Meta-analysis on the outcome of above mentioned three large scale studies expedite thatoral administration of misoprostol reduced the rate of occurrence of severe postpartum hemorrhage to 41% and postpartum hemorrhage by 24% in contrast to placebo patients. (19) Ayyad et al reported the occurrence rate of postpartum hemorrhage in 7% study subjects out of 663 those were given rectal administration of 400 mcg dose of misoprostol or other uterotonic agent e.g. oxytocin with a dose of 10 I.U intramuscularly after they delivered the baby. The results were comparable in both study groups at both stages i.e. before the delivery and after 72 hours of it. It was abridged that rectal administration of misoprostol has same protective effect against postpartum hemorrhage as the parenteral administration of oxytocin. (20)

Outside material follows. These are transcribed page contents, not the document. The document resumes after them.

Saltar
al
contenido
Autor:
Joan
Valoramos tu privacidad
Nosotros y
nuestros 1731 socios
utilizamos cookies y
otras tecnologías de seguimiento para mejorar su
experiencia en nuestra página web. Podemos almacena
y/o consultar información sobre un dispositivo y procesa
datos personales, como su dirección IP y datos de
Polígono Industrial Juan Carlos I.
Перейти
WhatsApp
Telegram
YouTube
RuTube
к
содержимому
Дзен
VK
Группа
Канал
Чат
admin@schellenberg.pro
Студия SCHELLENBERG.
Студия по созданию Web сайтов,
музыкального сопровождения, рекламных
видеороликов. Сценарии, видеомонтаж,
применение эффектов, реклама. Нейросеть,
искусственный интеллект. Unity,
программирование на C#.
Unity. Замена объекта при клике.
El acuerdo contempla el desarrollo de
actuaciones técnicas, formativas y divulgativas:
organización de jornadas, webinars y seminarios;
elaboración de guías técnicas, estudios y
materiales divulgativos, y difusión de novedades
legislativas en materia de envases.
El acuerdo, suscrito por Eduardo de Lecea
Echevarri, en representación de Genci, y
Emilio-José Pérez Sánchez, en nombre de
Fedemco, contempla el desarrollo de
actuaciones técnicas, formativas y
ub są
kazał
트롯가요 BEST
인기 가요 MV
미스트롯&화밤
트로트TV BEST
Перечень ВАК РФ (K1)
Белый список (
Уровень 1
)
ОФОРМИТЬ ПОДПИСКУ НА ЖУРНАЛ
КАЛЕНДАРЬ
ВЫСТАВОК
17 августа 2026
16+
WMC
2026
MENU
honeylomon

Leon et al in their study reported that a sublingual dose of 600 microgramof misoprostol alone reduced the occurrence of postpartum hemorrhage in 82% of study participants after the 20 minutes the drug was given. A small volume of blood loss was recorded in study subjects all with a good level of hemoglobin after they were given the drug. (21)
Conclusion
The incidence of postpartum hemorrhage is very low in women those undergo for normal vaginal delivery after they are given the misoprostol. A small volume of blood loss occurs in such cases. Now we can implement use of misoprostol for prevention of PPH after normal vaginal delivery.